I think I've got me a case of the sads.
Or a mild case of the mehs, I don't know. The end of Daylight Savings Time, sure. It's stupid how every year we all turn to each other at 4pm and say it feels like it should be 8! When duh, it happens every year, how are we still surprised? But yeah. It feels like it should be 8.
On the bus home tonight I read the news. Something about how the cost of climate change is expected to be enormous and then that bit about Penn State. Fuck--what is wrong with people? With all of us? It makes me want to spend an hour plucking my eyebrows in a magnifying mirror. (Which is what I did just now before starting this post so if you see me tomorrow don't look too closely at the outside of my left eyebrow because it's kinda' not there anymore.) (Oh, also? I have always wanted to be able to raise one eyebrow in bemused skepticism, but when I try it just looks like I'm trying to hide the fact that I farted while having a stroke, and now I certainly can't raise one eyebrow seeing as how one is a shadow of its former self.)

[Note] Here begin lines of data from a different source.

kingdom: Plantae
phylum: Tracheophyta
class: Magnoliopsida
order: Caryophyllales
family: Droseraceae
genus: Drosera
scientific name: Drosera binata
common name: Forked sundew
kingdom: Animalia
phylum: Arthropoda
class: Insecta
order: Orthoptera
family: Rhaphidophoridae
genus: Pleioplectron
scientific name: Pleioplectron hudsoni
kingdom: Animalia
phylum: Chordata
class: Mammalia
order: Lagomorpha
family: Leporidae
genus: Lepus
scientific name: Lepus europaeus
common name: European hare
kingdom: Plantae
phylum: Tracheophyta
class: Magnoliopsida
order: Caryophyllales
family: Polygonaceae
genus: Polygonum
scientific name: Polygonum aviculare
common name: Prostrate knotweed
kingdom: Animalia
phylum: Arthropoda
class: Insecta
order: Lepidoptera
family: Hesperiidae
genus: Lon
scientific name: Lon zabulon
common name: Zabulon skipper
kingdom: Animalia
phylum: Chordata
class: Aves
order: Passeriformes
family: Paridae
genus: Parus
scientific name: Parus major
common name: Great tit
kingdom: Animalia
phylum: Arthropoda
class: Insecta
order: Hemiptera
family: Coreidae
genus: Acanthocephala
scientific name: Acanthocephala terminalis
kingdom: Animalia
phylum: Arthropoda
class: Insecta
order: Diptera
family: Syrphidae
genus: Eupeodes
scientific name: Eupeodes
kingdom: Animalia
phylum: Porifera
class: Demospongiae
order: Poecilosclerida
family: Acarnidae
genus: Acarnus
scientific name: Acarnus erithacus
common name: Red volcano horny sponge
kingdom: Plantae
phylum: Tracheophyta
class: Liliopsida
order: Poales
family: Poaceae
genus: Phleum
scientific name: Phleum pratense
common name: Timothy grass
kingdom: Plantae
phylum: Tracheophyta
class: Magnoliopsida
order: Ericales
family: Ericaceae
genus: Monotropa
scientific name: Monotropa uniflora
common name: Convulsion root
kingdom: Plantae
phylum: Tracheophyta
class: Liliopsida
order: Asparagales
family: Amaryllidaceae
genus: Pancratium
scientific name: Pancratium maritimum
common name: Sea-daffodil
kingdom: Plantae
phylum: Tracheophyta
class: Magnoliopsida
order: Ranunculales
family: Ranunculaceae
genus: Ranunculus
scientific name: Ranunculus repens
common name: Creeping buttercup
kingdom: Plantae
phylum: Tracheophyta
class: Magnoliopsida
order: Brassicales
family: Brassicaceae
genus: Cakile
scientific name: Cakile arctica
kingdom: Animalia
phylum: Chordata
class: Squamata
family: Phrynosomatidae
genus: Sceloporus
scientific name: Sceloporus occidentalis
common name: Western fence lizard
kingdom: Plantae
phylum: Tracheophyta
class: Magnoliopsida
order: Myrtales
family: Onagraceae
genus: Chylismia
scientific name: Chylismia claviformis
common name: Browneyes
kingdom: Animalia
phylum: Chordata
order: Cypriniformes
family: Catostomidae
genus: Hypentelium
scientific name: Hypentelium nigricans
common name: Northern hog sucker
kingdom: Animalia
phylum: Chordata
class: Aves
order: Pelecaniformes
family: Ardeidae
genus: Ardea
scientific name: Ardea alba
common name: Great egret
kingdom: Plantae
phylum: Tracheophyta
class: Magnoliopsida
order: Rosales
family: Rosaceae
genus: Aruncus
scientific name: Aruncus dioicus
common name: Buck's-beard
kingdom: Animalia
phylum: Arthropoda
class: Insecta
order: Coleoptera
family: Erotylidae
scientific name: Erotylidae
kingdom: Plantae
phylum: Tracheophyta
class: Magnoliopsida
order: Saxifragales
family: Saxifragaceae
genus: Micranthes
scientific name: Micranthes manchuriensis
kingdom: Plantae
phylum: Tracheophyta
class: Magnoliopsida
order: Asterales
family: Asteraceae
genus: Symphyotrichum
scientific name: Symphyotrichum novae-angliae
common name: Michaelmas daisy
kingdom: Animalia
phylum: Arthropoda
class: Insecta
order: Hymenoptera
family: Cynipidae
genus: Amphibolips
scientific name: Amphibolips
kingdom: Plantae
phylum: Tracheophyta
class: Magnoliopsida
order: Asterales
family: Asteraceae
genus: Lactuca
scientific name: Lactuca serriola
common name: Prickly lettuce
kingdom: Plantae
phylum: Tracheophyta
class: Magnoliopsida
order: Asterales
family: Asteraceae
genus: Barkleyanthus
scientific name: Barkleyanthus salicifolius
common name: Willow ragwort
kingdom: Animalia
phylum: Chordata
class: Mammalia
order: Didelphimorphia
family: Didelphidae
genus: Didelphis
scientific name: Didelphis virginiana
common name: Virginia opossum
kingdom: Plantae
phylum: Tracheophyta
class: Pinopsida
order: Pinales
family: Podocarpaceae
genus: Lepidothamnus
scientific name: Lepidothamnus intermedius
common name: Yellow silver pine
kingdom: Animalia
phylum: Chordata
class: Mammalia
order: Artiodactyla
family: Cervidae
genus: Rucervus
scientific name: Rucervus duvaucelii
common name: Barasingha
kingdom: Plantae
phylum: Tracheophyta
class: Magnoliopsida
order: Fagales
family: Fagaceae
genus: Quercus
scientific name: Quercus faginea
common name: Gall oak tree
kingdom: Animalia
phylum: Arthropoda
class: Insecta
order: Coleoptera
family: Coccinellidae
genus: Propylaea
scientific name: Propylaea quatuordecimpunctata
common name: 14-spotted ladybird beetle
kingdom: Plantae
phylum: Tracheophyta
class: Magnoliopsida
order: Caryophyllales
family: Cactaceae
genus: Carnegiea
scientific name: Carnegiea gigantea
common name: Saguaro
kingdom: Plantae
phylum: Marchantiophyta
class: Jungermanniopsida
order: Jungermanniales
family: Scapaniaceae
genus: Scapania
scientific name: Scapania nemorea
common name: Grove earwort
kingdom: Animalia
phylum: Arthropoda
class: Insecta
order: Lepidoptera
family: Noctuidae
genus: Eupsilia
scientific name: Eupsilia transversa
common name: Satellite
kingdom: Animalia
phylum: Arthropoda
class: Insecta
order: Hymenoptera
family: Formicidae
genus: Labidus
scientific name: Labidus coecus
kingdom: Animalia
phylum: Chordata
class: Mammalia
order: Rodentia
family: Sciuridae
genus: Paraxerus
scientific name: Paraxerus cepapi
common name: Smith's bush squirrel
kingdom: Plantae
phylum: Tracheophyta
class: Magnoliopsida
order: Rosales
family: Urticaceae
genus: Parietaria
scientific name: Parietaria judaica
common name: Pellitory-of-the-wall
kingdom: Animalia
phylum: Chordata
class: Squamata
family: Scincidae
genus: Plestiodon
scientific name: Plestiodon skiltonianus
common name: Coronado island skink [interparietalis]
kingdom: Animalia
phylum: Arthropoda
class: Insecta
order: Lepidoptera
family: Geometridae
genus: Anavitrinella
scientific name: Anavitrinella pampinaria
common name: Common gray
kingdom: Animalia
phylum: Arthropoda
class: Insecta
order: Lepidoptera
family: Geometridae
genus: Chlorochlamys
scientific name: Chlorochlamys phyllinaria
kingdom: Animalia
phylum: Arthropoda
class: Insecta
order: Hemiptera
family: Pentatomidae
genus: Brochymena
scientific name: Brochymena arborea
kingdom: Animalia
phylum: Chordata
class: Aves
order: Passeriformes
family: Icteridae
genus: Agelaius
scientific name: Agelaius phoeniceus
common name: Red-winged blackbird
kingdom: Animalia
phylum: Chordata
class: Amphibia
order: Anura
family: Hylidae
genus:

Or it could just be the Mulling Spices I bought this weekend at Trader Joe's. How I have ruined one pot simmering them to make my home smell safe and warm and right. How I think that if I pay my bills and balance my checkbook that everything will be ok, the world tepid, ten year old boys untouched. How I tell myself that at least it is 8 o'clock twice a day, I mean that's good, right? So I put on my chenille sleep socks and pad around the house softly once everyone is in bed, putting things away where they belong, smelling of orange peels, allspice and cloves.